1.
Да, я люблю пошлость. Она более всего соответствует изысканности моего воображения. Каждая конкретная женщина оскорбляет мой идеал женственности. Каждая конкретная форма оскорбляет мой замысел. Только откровенная пошлость достойна воплотить нечто неосязаемое, то, что составляет вечно ускользающий женоподобный лик моего искусства. Итак, да воплотятся в подмазанных, вихляющих бедрами формах стрелы мыслей моих, жалящие лишь одиноких. Мазохизм формы пусть истончит мысли мои, и пусть упадут они на живот самой прекрасной в мире пошлости.
2.
Наиболее присуща мне форма, наиболее далекая от меня. Только до конца чуждое, до конца враждебное может воплотить мои замыслы. Враждебность и непонятность формы есть лучший бодрящий стимул моего творчества.
3.
Я испытываю отвращение к бумаге, к краске, к перу, к шуршанию кисти по холсту. Сила, заставляющая меня преодолевать это отвращение, есть мое вечное желание доставить себе еще одну новую неприятность, еще один комплекс отвращения к себе.
4.
Русского искусства, собственно говоря, никогда вовсе и не было. Были и есть лишь последние золотые искры Византии в навсегда умерших и не видящих ничего глазах Запада.
5.
Мне нравится смотреть на грязные лужи. Они прекрасней всех Адриатик. Мне нравится смотреть на заборы с ободранными афишами. Заборы прекрасней всех полотен в музеях. На заборах нет золотых рам, на заборах нет ласкающих взглядов миллионноглавого зрителя, ибо заборы случайны. Да здравствует случайность! Я преклоняюсь пред случайностью. Только случайность грязная, как забор, может внушить мне истинное восхищение.
6.
Я стал художником не в силу традиционной инерции. Я всегда был слишком одинок, чтобы принадлежать какой-нибудь традиции. Моя человеческая ранимость одинакова с ранимостью искусства. Каждый может подойти и плюнуть в глаза Мадонне Леонардо, каждый может подойти и плюнуть мне в лицо. В этом мы с Мадонной Леонардо одинаковы, мы оба смолчим. Беззащитность искусства, поддающегося любому насилию, но не меняющего при этом вечной презрительно-скорбной улыбки, это то, что будет потрясать меня до конца дней моих.
7.

● ● ● ● ●

## ЗАДАНИЕ:
Что, согласно тексту, прекраснее всех полотен в музеях? Данные с текстом никак не связаны.

## ИСХОДНЫЕ ДАННЫЕ:
● ● ● ● ●

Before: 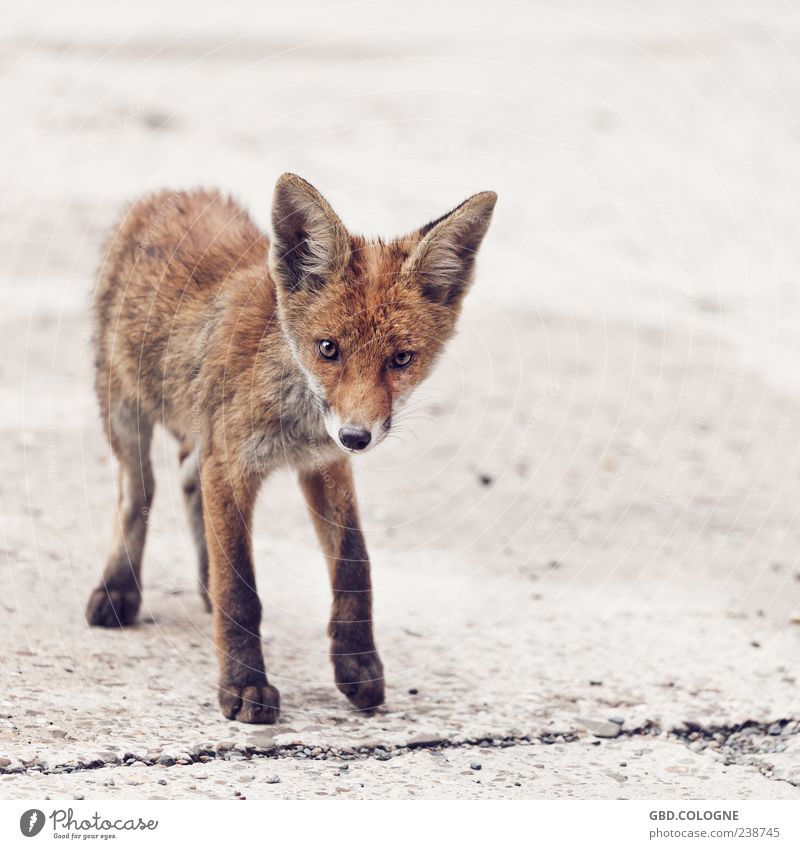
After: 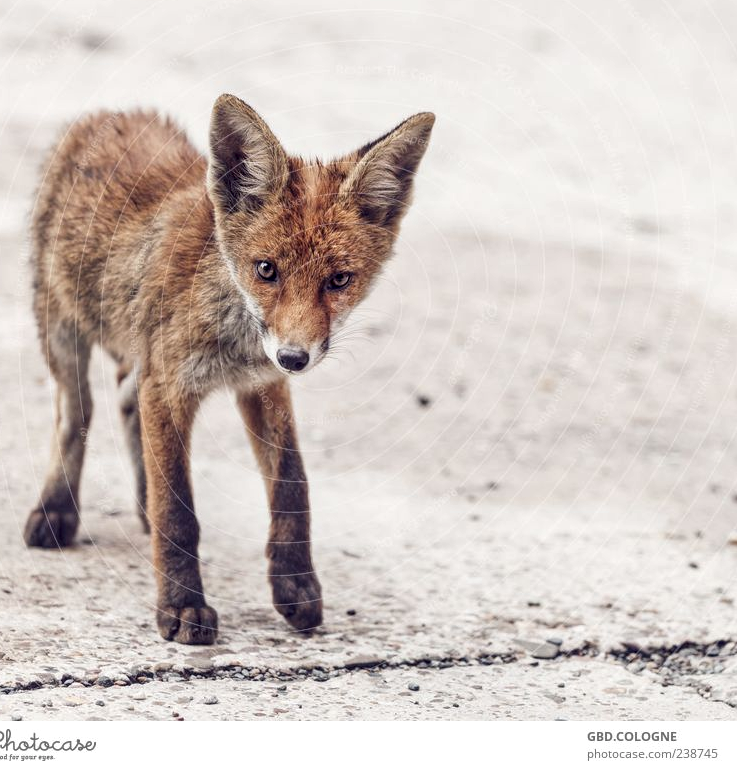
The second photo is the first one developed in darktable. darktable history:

● ● ● ● ●

## РЕШЕНИЕ ЗАДАНИЯ:
Заборы с ободранными афишами.